Matters converge: a final stand at Hogwarts against Voldemort. The last part of the eight-film cycle delivers in terms of epic action sequences, resolutions for characters followed over multiple movies, and a decent coda; no real surprises, and nothing for outsiders, which is perhaps as it should be.
Harry and friends, now on the run, must destroy the magical items sustaining Voldemort. The first half of the final novel – more or less – is a decent chase adventure, with a darker tone than before; the splitting of the source material allows for pacing to be improved, through the structure necessitates a forced cliffhanger bridge to Part 2.
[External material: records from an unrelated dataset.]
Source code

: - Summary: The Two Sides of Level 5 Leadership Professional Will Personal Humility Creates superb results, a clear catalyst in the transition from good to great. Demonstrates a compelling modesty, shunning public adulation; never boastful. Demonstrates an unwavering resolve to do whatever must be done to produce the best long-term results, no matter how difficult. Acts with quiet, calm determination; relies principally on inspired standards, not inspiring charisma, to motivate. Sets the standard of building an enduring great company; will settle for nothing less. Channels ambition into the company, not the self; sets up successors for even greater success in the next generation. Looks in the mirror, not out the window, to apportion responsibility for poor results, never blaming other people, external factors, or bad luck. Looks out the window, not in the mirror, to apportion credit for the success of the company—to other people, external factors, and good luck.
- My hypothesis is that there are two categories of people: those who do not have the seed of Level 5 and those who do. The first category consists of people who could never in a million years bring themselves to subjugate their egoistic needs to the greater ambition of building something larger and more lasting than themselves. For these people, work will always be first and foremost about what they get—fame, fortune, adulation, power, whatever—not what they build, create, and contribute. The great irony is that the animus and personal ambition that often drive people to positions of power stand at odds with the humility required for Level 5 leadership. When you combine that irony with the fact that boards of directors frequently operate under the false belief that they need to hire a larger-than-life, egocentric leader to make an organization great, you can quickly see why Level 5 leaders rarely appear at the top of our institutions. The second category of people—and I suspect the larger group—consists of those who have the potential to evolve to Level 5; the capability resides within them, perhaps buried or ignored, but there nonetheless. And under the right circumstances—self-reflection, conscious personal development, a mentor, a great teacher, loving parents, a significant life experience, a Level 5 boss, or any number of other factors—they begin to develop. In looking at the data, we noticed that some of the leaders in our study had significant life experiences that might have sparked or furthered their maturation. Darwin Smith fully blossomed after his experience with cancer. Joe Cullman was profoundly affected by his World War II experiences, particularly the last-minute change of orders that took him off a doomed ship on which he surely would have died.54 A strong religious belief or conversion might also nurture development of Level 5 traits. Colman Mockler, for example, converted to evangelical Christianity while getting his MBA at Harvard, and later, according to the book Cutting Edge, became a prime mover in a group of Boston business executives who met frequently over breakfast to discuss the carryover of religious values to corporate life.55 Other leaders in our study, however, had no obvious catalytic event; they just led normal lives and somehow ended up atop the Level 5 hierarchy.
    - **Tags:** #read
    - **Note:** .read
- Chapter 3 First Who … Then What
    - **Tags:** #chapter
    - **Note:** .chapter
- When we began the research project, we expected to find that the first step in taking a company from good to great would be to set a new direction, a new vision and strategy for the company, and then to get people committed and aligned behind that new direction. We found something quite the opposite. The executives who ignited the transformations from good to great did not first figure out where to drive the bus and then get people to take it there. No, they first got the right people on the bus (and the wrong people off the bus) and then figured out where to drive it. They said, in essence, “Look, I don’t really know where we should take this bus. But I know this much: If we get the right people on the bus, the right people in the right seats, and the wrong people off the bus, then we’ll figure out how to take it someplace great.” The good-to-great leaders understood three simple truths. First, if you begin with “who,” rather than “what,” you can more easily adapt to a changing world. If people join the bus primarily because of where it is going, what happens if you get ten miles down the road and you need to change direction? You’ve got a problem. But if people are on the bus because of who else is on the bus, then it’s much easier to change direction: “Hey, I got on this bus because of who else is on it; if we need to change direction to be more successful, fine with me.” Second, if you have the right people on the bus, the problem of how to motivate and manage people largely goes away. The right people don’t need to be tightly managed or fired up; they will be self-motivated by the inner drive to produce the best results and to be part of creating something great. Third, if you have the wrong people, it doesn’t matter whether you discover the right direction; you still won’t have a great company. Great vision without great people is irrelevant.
Battle lines are drawn between Voldemort’s followers and others; Harry’s studies are supported by a mysterious textbook. Decent series entry, concerned with putting pieces in place for the final conflict. Not really a stand-alone movie, but series fans won’t mind that at all.
A street thief falls for a princess; a magic lamp offers the opportunity to win her hand. Okay-as-far-as-it-goes live-action/CG remake of the 1992 Disney animation. A couple of new songs, Will Smith brings some pizazz as the genie, and a nice magic carpet gag; otherwise this is a product rather than a movie, and feels it at times too.
LA, 1973. A cursed social services worker has her family stalked by a vengeful child-killing spirit. Competent jump-scare horror with links to the Conjuring universe. Some decent period details, solid character actors galore, and a few well-engineered shocks. All-but-bloodless fare, but entertaining enough.
Voldemort’s rise develops; a fightback begins. Middling fifth instalment treading water between the establishment of the nemesis as a real threat, and its crystallisation; meanwhile, Hogwarts is put into special measures. Okay for fans, and well-enough done, but no classic.
Harry is mysteriously selected to take part in a wizarding tournament at Hogwarts. Fourth and perhaps the best of the sequence, balancing a stand-alone story with the developing Voldemort narrative. Little for series entrants, but a confident and well-made movie for fans of the books and the films to date.